Tensions on City Council flared yesterday with the arrival of new ethics legislation introduced by Councilman Frank Rizzo.
In Council's first meeting since June, Rizzo introduced six ethics bills, four of which he had introduced last year but held to work on with Mayor Nutter, who was elected to office last year on a reform platform.
The bills would:
Require lobbyist registration.
Further limit gifts to elected officials.
Prevent certain outside employment for Council members.
Place more restrictions on political fund-raising. (Two bills on this.)
Certain Council members' resentment of Rizzo's legislation, and of what one called the councilman's "grandstanding," was manifest.
First, Council members Blondell Reynolds Brown, Frank DiCicco, James F. Kenney and Marian B. Tasco voted against Rizzo's call to investigate the city's police radio system. Councilwoman Jannie L. Blackwell also voted against the Rizzo measure, but a spokesman said the vote was in error.
Rizzo was fuming. He said the vote was not about the radios but about the ethics bills, calling the action "very, very unprofessional."
"Don't play games with the lives of police or firefighters," Rizzo said. "I don't play that game that was played there today."
Kenney said that he voted against the hearings because the Nutter administration was working on the radio problem that it inherited, and that Rizzo had no reason to call for hearings. The 911 system was out for 45 minutes during a system failure on July 22.
"He's less interested in getting information than in grandstanding, which is his penchant," Kenney said, adding that the ethics bills were more evidence of the same.
"This Council has passed the most far-reaching ethics reforms . . . and those provisions are working," said Kenney, who supported previous ethics bills. "What is he trying to fix?"
Nutter said yesterday he would convene a blue-ribbon panel to study changes to ethics and campaign-finance rules "soon."
Rizzo has agreed to work with Nutter and amend his bills as necessary.
In other business, Blackwell said she would hold off on a bill to eliminate the city's $35 job-application fee after Nutter promised to institute it in April. Blackwell has crusaded against the application fee as unfair to job-seekers who are poor. In the meantime, Blackwell said, the pool of people eligible for a waiver of the fee will expand to include those who qualify for low-income energy assistance.
Also, Councilman W. Wilson Goode Jr.'s bill that would reduce the number of seats reserved for minority parties from two to one drew a strong public rebuke from at-large Councilman Jack Kelly, who called it "undemocratic" and an "affront" to thousands of Republicans in the city.
Goode shot back that Republicans should have to earn their seats with votes. Goode is one of 14 Democrats on Council, Kelly one of three Republicans.
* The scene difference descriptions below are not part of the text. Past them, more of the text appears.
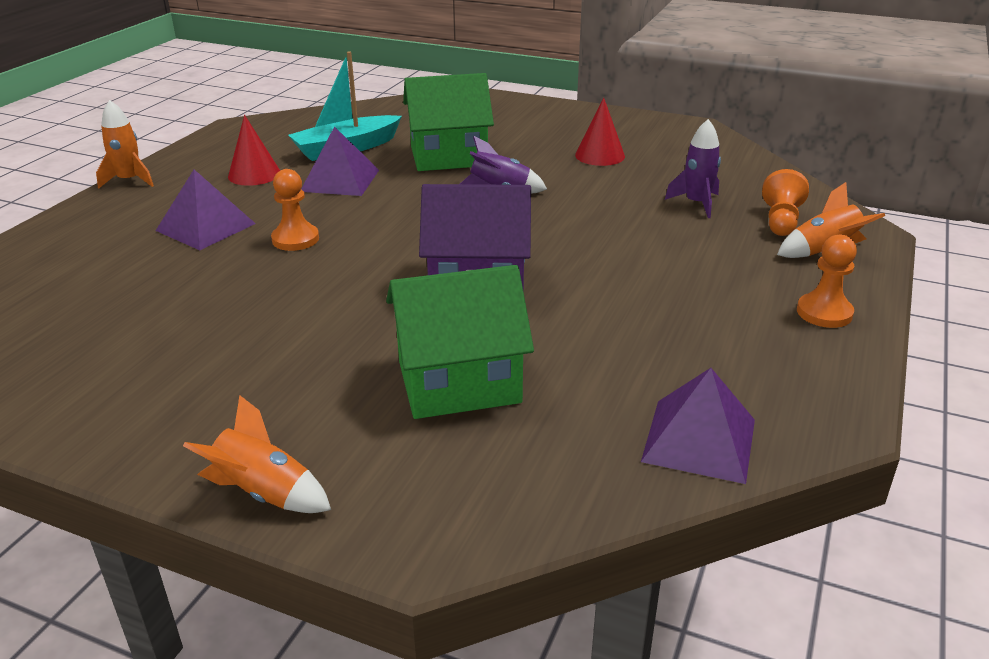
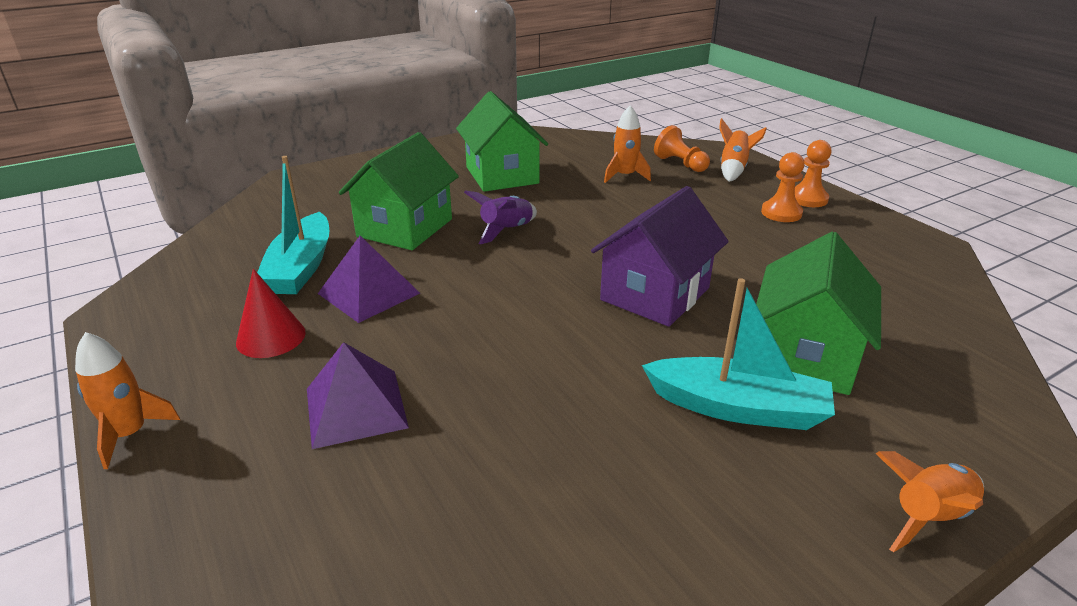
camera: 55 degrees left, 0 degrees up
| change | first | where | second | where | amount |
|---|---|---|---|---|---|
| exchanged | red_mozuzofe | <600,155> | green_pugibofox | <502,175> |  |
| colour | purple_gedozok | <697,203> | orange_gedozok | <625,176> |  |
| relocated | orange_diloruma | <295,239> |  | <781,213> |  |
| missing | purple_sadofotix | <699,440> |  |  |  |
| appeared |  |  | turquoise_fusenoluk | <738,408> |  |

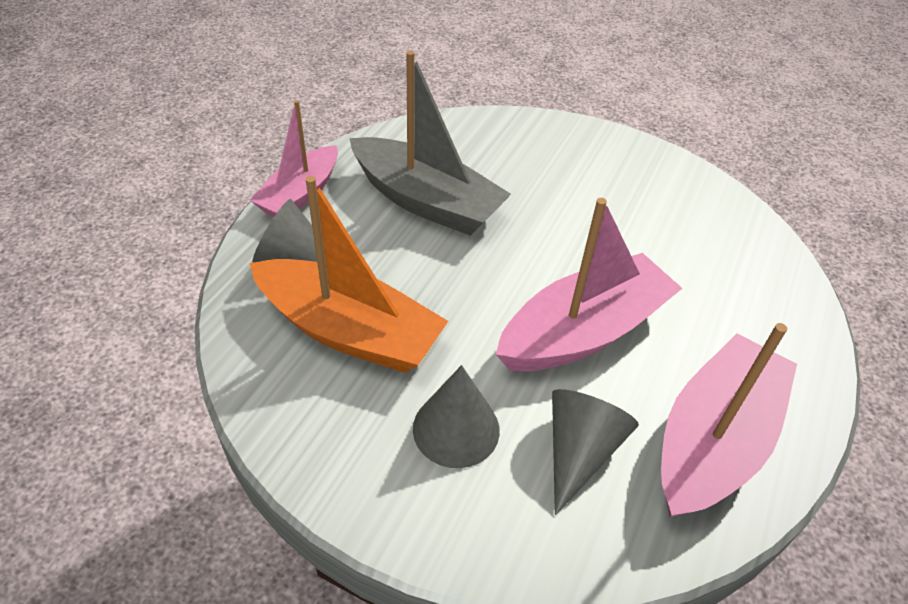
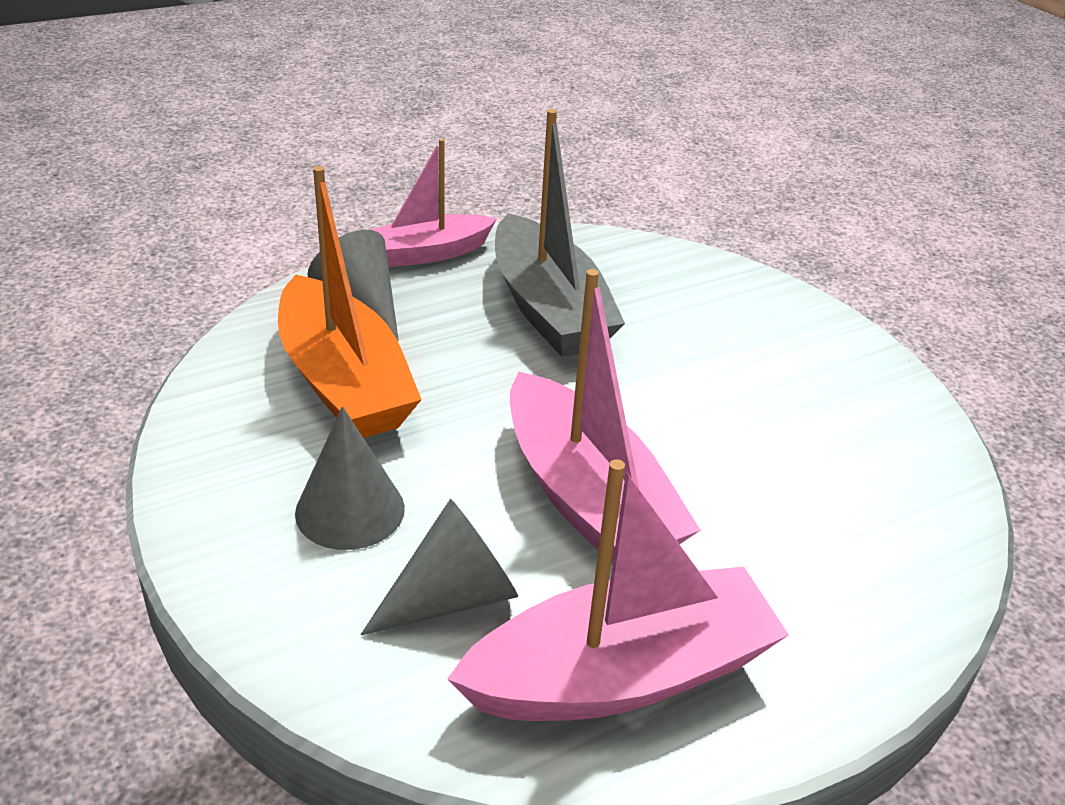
camera: 35 degrees right, 10 degrees down
| change | first | where | second | where | amount |
|---|---|---|---|---|---|
| spun | pink_fusenoluk | <583,332> |  | <586,497> | 60 degrees clockwise |

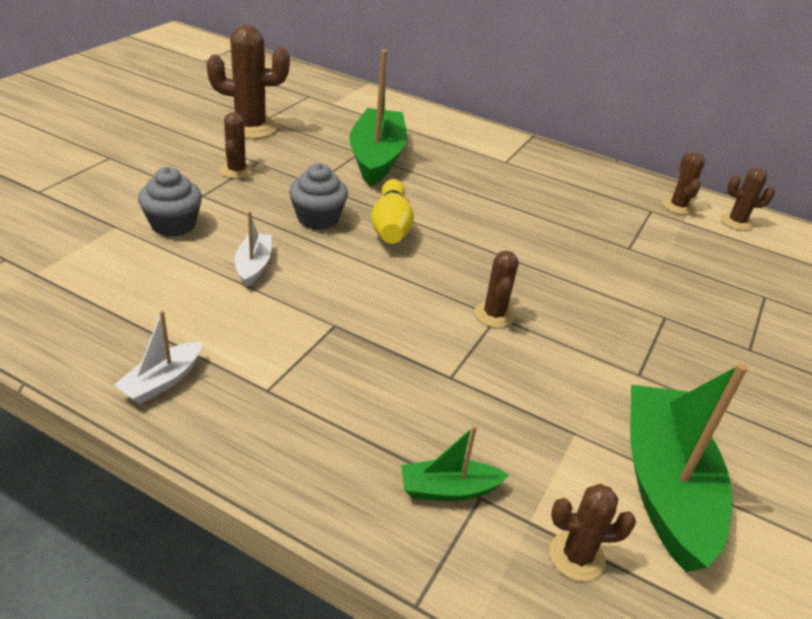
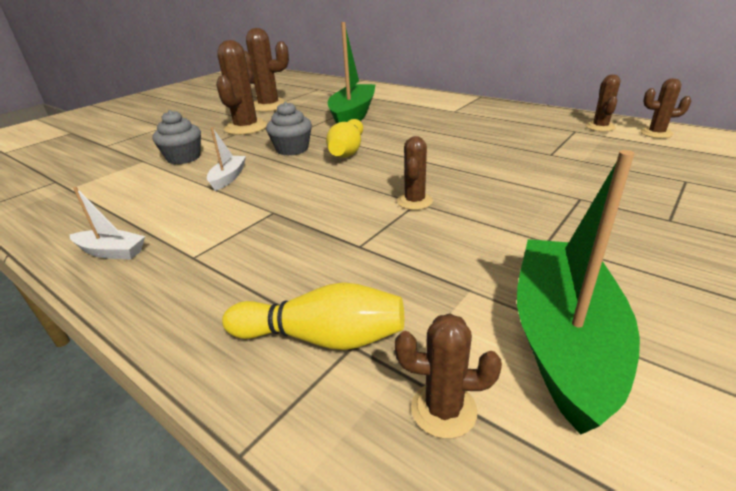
camera: 15 degrees right, 5 degrees down
| change | first | where | second | where | amount |
|---|---|---|---|---|---|
| size | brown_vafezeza | <236,170> |  | <246,127> | x1.80 |
| spun | white_fusenoluk | <162,381> |  | <111,252> | 120 degrees counterclockwise |
| exchanged | green_fusenoluk | <448,489> | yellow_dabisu | <321,338> |  |

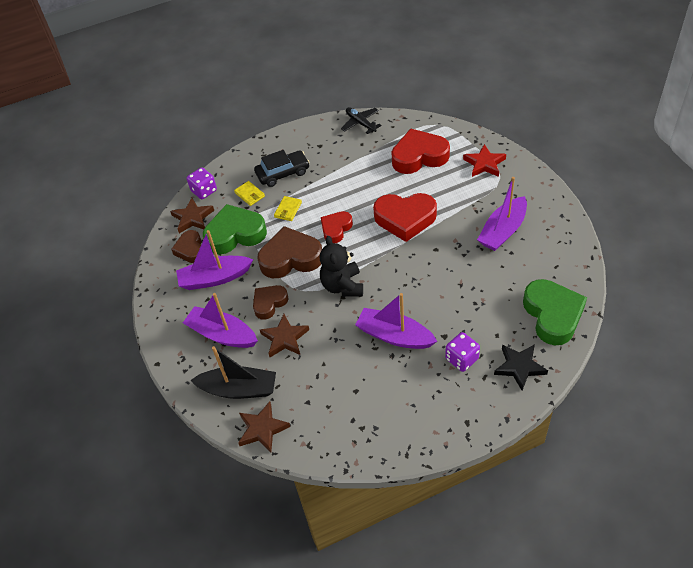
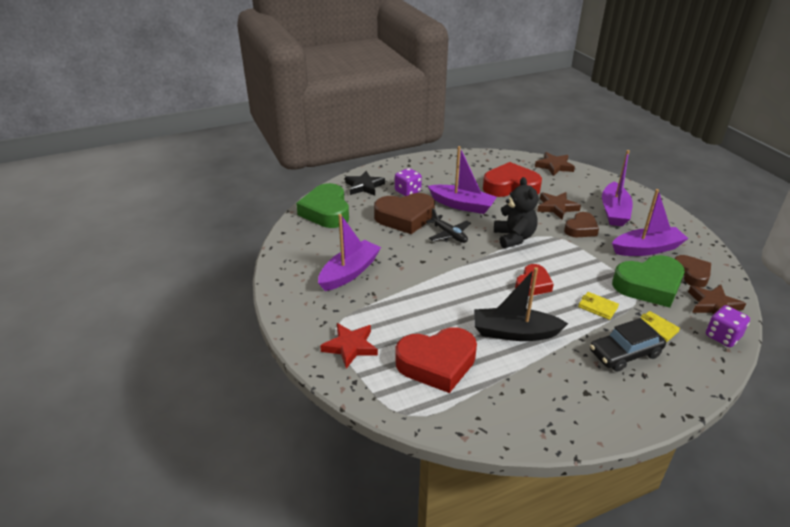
camera: 175 degrees right, 15 degrees down
| change | first | where | second | where | amount |
|---|---|---|---|---|---|
| relocated | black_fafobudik | <360,123> |  | <449,234> |  |
| relocated | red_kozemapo | <405,219> |  | <510,187> |  |
| spun | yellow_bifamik | <288,210> |  | <597,307> | 75 degrees counterclockwise |
| relocated | brown_kozemapo | <290,258> |  | <405,218> |  |
| spun | purple_fusenoluk | <222,334> |  | <614,211> | 75 degrees clockwise |
| relocated | black_fusenoluk | <239,389> |  | <514,332> |  |

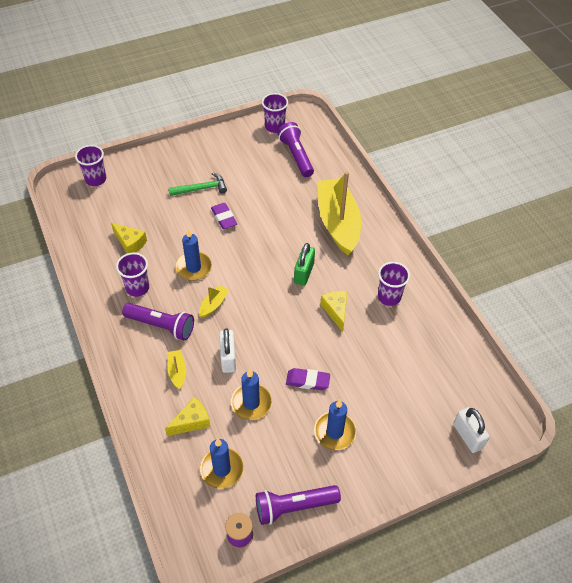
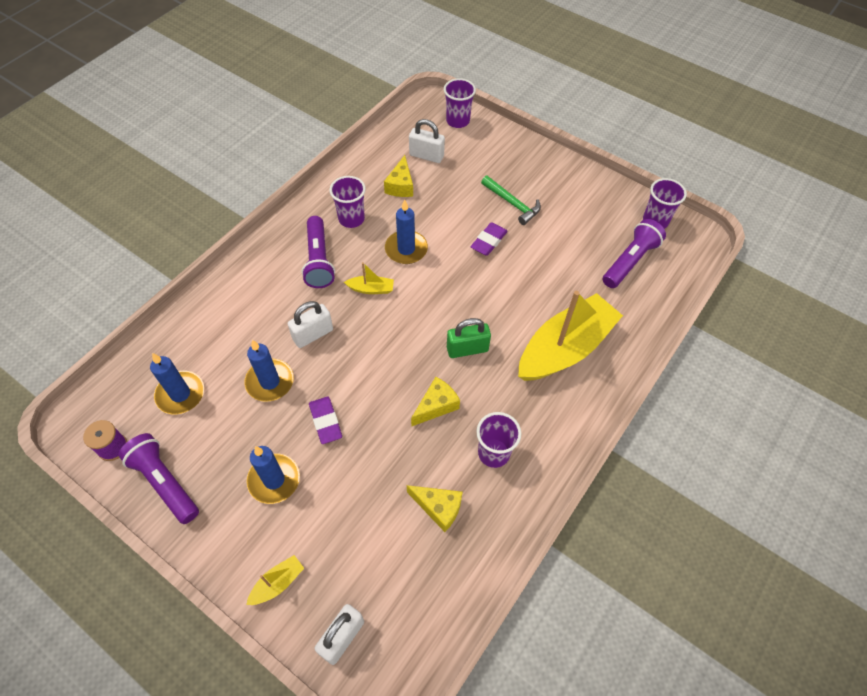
camera: 60 degrees right, 5 degrees up
| change | first | where | second | where | amount |
|---|---|---|---|---|---|
| relocated | yellow_fusenoluk | <177,372> |  | <277,583> |  |
| relocated | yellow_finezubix | <191,421> |  | <438,508> |  |
| appeared |  |  | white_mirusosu | <426,156> |  |

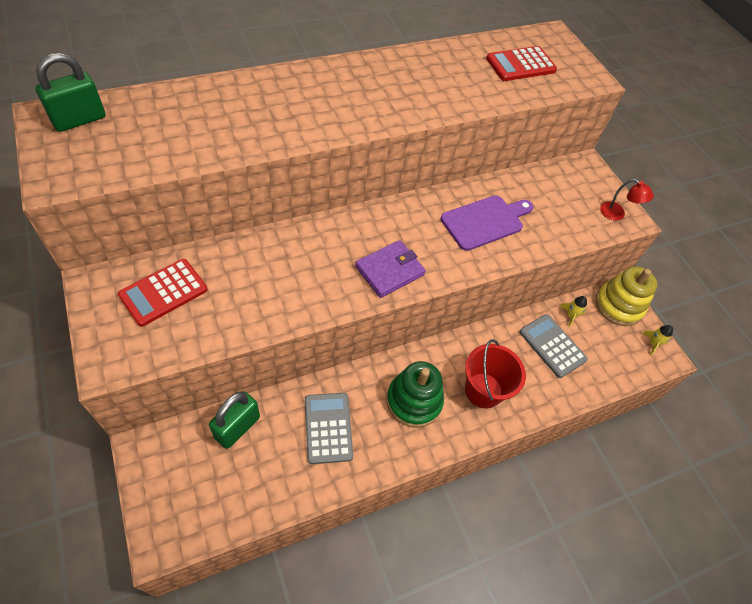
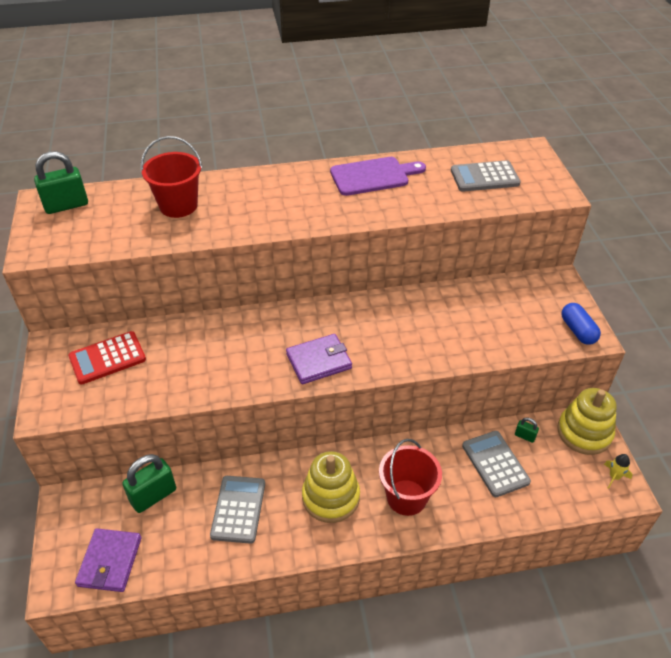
camera: 20 degrees right, 10 degrees down
| change | first | where | second | where | amount |
|---|---|---|---|---|---|
| colour | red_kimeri | <520,65> | grey_kimeri | <484,177> |  |
| exchanged | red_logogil | <617,214> | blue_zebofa | <577,331> |  |
| relocated | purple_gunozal | <485,221> |  | <373,176> |  |
| exchanged | yellow_gedozok | <570,316> | green_mirusosu | <525,436> |  |
| colour | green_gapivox | <414,401> | yellow_gapivox | <331,497> |  |
| appeared |  |  | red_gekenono | <178,206> |  |
| appeared |  |  | purple_bifamik | <110,561> |  |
The 1951 Home Rule Charter provides for 17 Council seats, with 10 members elected from districts and seven at-large. But the charter allows each party to nominate only five at-large candidates, guaranteeing at least two minority-party candidates are elected.
Goode had originally proposed reducing the number of at-large Council seats to five, eliminating the minority seats entirely. Yesterday, he submitted a bill that would keep the number of at-large Council members at seven, but would allow each party to nominate six candidates.